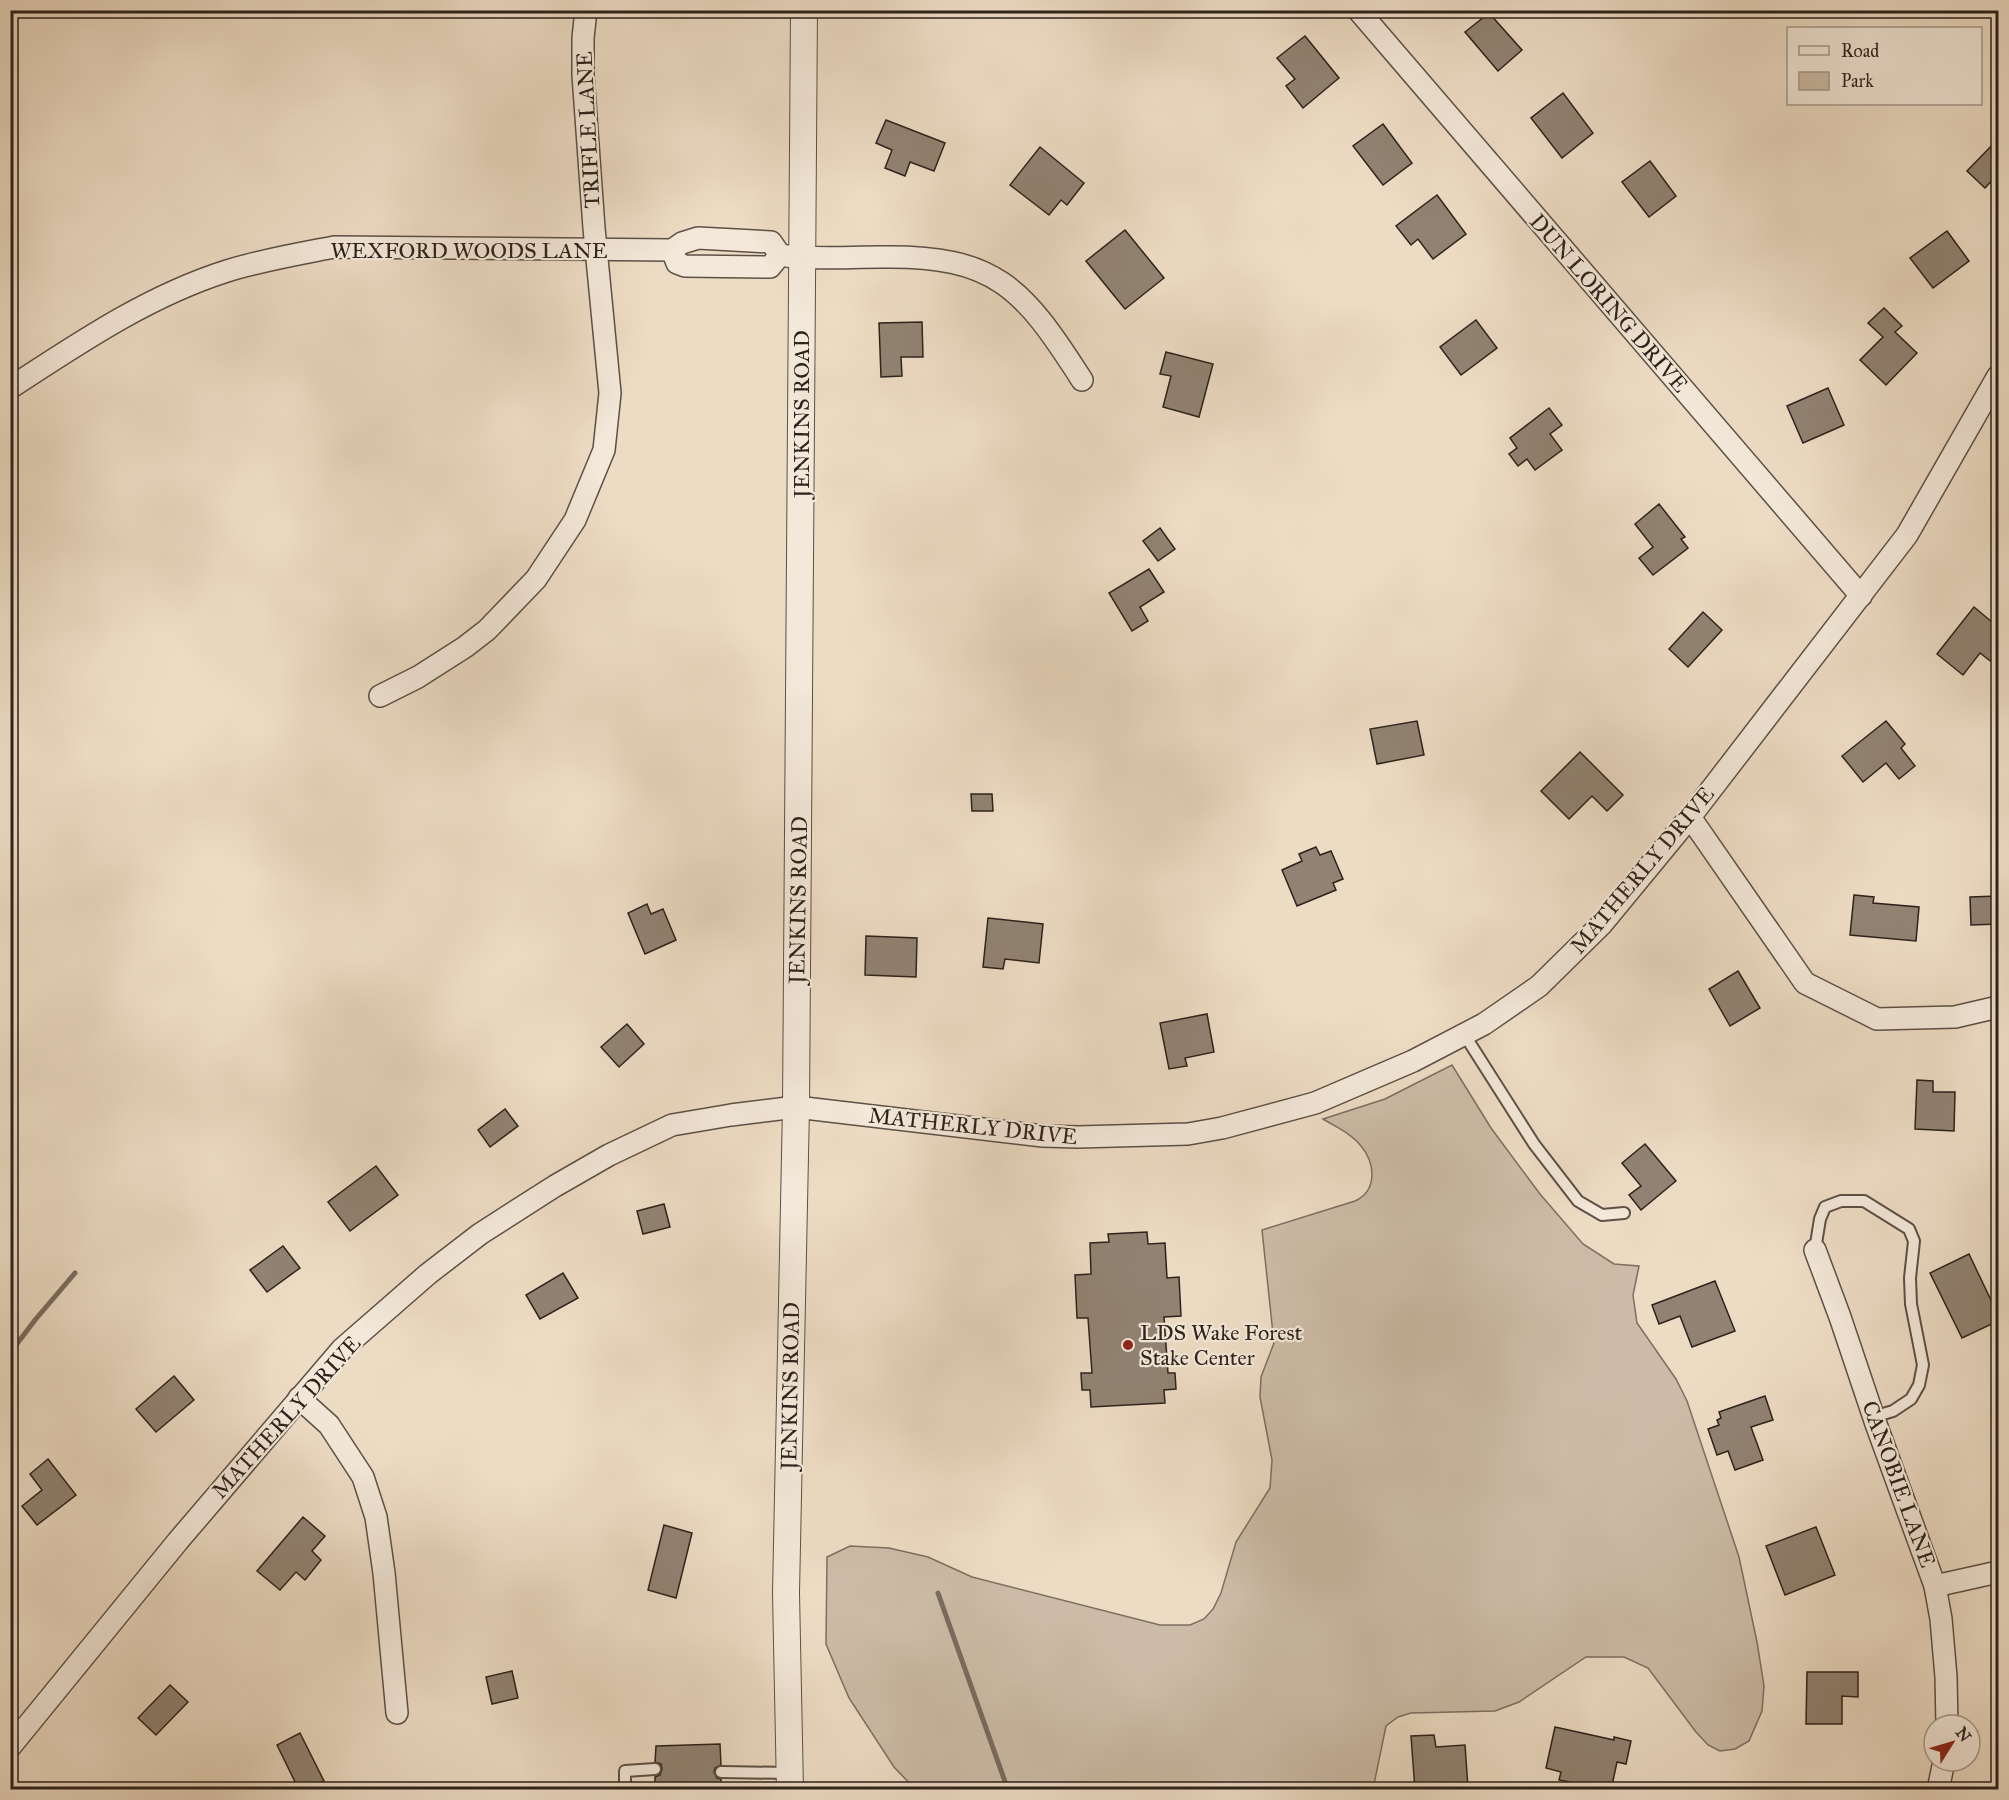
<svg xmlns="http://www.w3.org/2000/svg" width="2009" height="1800" font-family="'IM FELL Great Primer',serif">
<rect width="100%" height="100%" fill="#eddcc4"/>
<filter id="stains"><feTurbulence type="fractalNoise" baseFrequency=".00333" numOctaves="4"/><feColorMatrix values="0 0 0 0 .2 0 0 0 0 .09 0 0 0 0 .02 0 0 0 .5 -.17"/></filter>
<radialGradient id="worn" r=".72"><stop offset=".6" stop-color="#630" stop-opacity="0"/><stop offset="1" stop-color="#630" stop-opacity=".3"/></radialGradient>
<!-- green -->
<path fill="#ccbca7" stroke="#7c6f62" stroke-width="1.5" d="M1452,1065l39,63 49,66 43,50 31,20 25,2 -6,29 4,28 39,56 11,22 52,156 18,85 7,44 -2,25 -13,30 -14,8 -15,2 -12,-6 -12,-13 -48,-64 -24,-11h-38l-67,45 -24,9 -84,2 -13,4 -12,9 -13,63h-458l-21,-22 -45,-69 -23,-54 1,-87 23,-11 39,2 39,9 44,20 188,48h30l14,-6 9,-10 8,-16 15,-51 34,-54 2,-28 -12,-63 1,-20 13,-34 -12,-113 93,-29c22,-10 21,-37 6,-55 -9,-12 -25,-19 -38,-27l62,-20z"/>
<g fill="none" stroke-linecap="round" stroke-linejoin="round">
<!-- stream -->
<g stroke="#796c5f" stroke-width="5">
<path d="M10,1353l25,-33 40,-47"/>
<path d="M938,1593l70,197"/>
</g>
</g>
<!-- building -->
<g fill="#918373" stroke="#2d221c" stroke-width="1.5">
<path d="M1489,13l33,37 -24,21 -33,-39z"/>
<path d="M1305,36l34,42 -36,30 -17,-22 9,-7 -18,-21z"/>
<path d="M1563,93l30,40 -31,25 -31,-40z"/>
<path d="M886,120l59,23 -11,28 -24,-9 -5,14 -20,-8 7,-18 -16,-7z"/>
<path d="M1383,124l29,39 -29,22 -30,-39z"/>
<path d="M1998,139v35l-13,14 -18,-17z"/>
<path d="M1040,147l44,36 -17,22 -6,-5 -12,15 -39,-30z"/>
<path d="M1650,161l26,35 -27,21 -27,-35z"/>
<path d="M1437,195l29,39 -33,25 -15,-20 -7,6 -15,-19z"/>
<path d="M1125,230l39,48 -39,31 -39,-48z"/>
<path d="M1947,231l22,30 -36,27 -23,-30z"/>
<path d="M1884,308l18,18 -7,6 22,21 -31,32 -26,-25 23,-23 -15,-14z"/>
<path d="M1476,320l21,28 -36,27 -21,-28z"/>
<path d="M922,322l1,35h-22l1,19 -21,1 -2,-54z"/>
<path d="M1166,352l47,12 -14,53 -36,-10 8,-31 -11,-2z"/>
<path d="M1828,388l16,37 -41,18 -16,-37z"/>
<path d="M1549,408l13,17 -12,9 12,16 -27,20 -8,-11 -9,7 -9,-12 8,-6 -7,-10z"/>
<path d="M1659,504l26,33 -4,2 7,9 -35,27 -14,-17 14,-11 -18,-23z"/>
<path d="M1160,528l15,21 -17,12 -15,-20z"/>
<path d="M1149,569l15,23 -24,15 8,14 -16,10 -23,-38z"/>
<path d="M1974,607l24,20v40l-18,-14 -17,22 -26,-21z"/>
<path d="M1703,612l19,18 -34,37 -19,-18z"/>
<path d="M1417,721l7,34 -47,9 -7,-35z"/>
<path d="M1886,721l19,23 -4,4 14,18 -16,13 -13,-16 -23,19 -21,-26z"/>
<path d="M1580,752l43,43 -16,16 -15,-15 -23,23 -28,-28z"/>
<path d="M971,794h21l1,17h-21z"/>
<path d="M1316,847l4,8 11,-4 12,28 -10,4 3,7 -39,16 -15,-36 20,-9 -3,-7z"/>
<path d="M1854,895l20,2 -1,6 46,4 -3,34 -66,-6z"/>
<path d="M1998,896v28l-27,1 -1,-28z"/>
<path d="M647,904l4,10 12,-5 13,31 -31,14 -17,-41z"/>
<path d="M988,918l55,6 -4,39 -34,-4 -2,10 -20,-2z"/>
<path d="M866,936l51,2 -1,39 -51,-2z"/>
<path d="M1738,971l22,37 -30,18 -21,-37z"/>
<path d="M1207,1014l7,38 -29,6 2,8 -18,3 -9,-46z"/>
<path d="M627,1024l17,20 -25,23 -18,-20z"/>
<path d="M1917,1080l16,1v11h22l-1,39 -39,-2z"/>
<path d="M505,1109l13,17 -28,21 -12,-17z"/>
<path d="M1645,1144l31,37 -35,29 -12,-15 12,-9 -19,-23z"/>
<path d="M376,1166l22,29 -48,36 -22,-29z"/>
<path d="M664,1204l6,23 -27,7 -6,-23z"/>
<path d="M1147,1232l1,12 17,-1 2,35 12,-1 2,39 -17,1 4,56h7l1,16 -12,1 1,13 -74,4 -1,-17h-8l-1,-17h11l-4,-55h-11l-2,-43 16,-1 -1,-31 19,-1 -1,-8z"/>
<path d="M283,1246l17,22 -33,24 -17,-22z"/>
<path d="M1969,1254l29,61v6l-36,17 -32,-65z"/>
<path d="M563,1273l15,25 -38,21 -14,-24z"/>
<path d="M1715,1281l20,50 -43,16 -12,-31 -21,8 -7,-19z"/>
<path d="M174,1376l20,24 -38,32 -20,-23z"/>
<path d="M1765,1396l8,24 -22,7 12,33 -28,10 -7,-19 -11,4 -9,-26 11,-4 -2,-5 4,-2 -2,-6z"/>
<path d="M48,1459l28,36 -39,30 -15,-19 20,-16 -12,-16z"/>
<path d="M303,1517l22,19 -13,15 9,9 -16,20 -9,-8 -16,18 -23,-19z"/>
<path d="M664,1525l28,8 -16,65 -28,-8z"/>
<path d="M1816,1527l19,48 -50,20 -19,-49z"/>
<path d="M512,1671l6,27 -26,6 -6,-27z"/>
<path d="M1807,1672h51v25l-16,-1v28h-36z"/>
<path d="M170,1685l18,17 -32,33 -18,-17z"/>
<path d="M1555,1727l59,13v-3l17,4 -5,23 -9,-2 -6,28 -52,-10 2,-8 -15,-4z"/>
<path d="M300,1733l24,48 -18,9h-7l-22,-45z"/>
<path d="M1434,1735l2,12 29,-2 3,43 -53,2 -4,-54z"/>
<path d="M720,1744l1,21 -6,3 -1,4 3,6 4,1v11h-57v-4h-9v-9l5,-2 2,-6 -1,-5 -6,-2 1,-16z"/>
</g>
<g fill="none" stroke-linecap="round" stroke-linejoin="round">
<!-- service casing -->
<g stroke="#5d5046" stroke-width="14">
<g id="service">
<path d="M1464,1034l70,110 44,57 24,14 22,-2"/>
<path d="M1815,1250l5,-31 5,-12 16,-6h23l45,28 5,12 -4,37 1,26 12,61 -4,20 -8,14 -18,12 -20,6"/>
<path d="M721,1772l68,1"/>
<path d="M625,1790v-19l30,-2"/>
</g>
</g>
<!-- minor casing -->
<g stroke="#5d5046" stroke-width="24">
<g id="minor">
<path d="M1358,10l503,586"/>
<path d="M672,250l5,13 8,3 85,1 10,-12"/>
<path d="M10,388c69,-45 138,-92 217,-117 35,-11 71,-17 107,-24l338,3 10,-7 16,-5 73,4 9,13c33,5 67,2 101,2 115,-2 142,31 201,123"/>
<path d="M380,696l38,-19 47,-30 22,-17 49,-51 39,-59 29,-70 6,-57 -16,-165 -11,-153v-37l3,-28"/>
<path d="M1690,817l115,166 72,36 78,-2 43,-10"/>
<path d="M1815,1250l25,67 36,107 59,162 6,33 5,58 1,48"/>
<path d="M299,1398l30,27 34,52 13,40 8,56 13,140"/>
<path d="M1935,1586l63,-14"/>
<path d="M10,1747l168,-206 164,-192 86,-75 52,-40 75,-48 54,-31 63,-30 59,-10 65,-8 247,29 35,1 110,-3 34,-6 93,-25 98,-42 71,-37 55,-38 62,-61 89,-108 217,-282 91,-159"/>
<path d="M1938,1790l6,-29"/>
</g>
</g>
<!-- tertiary casing -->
<g stroke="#5d5046" stroke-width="28">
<path id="tertiary" d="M790,1790l-4,-197 10,-486 8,-1097"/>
</g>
<!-- service -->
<use href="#service" stroke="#f3e8d9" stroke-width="10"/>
<!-- minor -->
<use href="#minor" stroke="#f3e8d9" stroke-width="21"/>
<!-- tertiary -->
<use href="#tertiary" stroke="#f3e8d9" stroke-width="26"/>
</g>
<!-- markers -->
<circle fill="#8f2418" stroke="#f3e8d9" stroke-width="2" cx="1128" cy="1345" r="6"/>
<g text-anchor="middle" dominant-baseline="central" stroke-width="4.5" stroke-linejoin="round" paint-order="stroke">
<!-- street labels -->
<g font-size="22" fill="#2d221c" stroke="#f3e8d9">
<text transform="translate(588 130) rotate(-93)">TRIFLE LANE</text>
<text x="469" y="250">WEXFORD WOODS LANE</text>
<text transform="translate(1609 303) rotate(49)">DUN LORING DRIVE</text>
<text transform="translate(801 414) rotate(-90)">JENKINS ROAD</text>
<text transform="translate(1642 870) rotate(-50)">MATHERLY DRIVE</text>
<text transform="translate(798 900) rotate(-89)">JENKINS ROAD</text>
<text transform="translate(973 1126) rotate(6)">MATHERLY DRIVE</text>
<text transform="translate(790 1386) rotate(-89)">JENKINS ROAD</text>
<text transform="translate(286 1417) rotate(-48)">MATHERLY DRIVE</text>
<text transform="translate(1899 1484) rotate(70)">CANOBIE LANE</text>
</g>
<!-- poi labels -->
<g font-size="22" fill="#2d221c" stroke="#f3e8d9" text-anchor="start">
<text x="1140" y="1332">LDS Wake Forest<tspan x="1140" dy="25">Stake Center</tspan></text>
</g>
</g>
<!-- margin -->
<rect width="2009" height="1800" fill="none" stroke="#eddcc4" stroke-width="36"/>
<rect x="12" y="12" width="1985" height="1776" fill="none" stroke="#2d221c" stroke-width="3"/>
<rect x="18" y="18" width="1973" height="1764" fill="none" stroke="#2d221c" stroke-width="1.5"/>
<!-- legend -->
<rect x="1787" y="27" width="195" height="78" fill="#f3e8d9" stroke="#a4998d" stroke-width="1.5"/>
<rect x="1799" y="46" width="30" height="9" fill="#f3e8d9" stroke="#a4998d" stroke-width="1.5"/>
<text x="1841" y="57" font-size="18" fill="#2d221c">Road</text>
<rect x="1799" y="72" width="30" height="18" fill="#ccbca7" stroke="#a4998d" stroke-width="1.5"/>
<text x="1841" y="87" font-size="18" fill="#2d221c">Park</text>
<!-- north arrow -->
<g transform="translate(1952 1743) rotate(53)"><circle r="28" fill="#f3e8d9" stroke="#a4998d" stroke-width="1.5"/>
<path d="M0-4.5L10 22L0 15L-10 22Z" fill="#8f2418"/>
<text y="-9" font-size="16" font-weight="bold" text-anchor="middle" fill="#2d221c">N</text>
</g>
<rect width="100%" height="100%" filter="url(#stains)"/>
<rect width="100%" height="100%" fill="url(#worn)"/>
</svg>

-*-*-

The answer must be every line of the listing that holds the word "middle".

<g text-anchor="middle" dominant-baseline="central" stroke-width="4.5" stroke-linejoin="round" paint-order="stroke">
<text y="-9" font-size="16" font-weight="bold" text-anchor="middle" fill="#2d221c">N</text>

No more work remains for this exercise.